Neresinden baksak bir çıkış yolu bulamıyoruz. Hani şarkılardaki gibi “acıların çocuğu” olmuşuz. Bazen istemeden kaderimize isyan ediyoruz. Oysa insanın kaderi daha doğarken doğduğu yere bağlı olduğunu unutuyoruz. FOX TV’de çalar saat programında 4300 çocuğumuzun şu uzaktan eğitim sistemine nasıl ulaşmadığını, ulaşmak için nasıl feryat ettiklerini görünce, İçim bir tuhaf oldu .Bir çıkmaz sokağın içindeyiz nasıl bunca dert şu bela virüs yüzünden başımıza geldi deyince işin içinde sıyrılmak mümkün olacak mı? Virüse istediğimiz kadar bela okuyalım ama değişen hiçbir şey yok .Her şeyde sınıfta kalıyoruz. Bir şeyi başardık diye sevinirken bir başka yerden yediğimiz vurgunla ayakta duracak halimiz bile kalmıyor. Her konu da bir çıkmaz sokağın içindeyiz.
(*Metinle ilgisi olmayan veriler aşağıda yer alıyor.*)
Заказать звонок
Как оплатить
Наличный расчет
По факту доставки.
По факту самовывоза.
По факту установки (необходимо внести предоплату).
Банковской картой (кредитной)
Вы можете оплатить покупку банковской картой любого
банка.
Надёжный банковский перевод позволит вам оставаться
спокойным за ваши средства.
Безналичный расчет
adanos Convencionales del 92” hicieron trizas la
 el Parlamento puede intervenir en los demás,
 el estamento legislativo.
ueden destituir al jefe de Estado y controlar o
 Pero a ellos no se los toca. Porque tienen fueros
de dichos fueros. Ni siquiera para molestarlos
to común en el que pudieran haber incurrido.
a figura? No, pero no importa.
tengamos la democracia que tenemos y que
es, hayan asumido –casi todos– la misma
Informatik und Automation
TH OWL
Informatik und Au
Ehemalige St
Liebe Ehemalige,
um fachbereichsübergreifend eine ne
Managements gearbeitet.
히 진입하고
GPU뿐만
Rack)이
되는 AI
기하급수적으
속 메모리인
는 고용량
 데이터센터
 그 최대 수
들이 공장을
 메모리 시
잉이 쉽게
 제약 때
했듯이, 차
Zaten ailelerin başında geçim derdi var bir türlü işsizliğin önü alınamıyor sanki böyle bir toplum okumasa da bir şey değişmeyecek diye uzaktan eğitile de başımız hiç hoş değil. Günler, günleri ,haftalar haftaları, aylar ayları kovaladı derken koca bir yıl geçip gidiverdi. Yenisi bile günler günlerini,haftalar haftalarını kaybetti ve ay bile Allaha ısmarladık diyor. Hayat böylesine geçip gidiyor işte.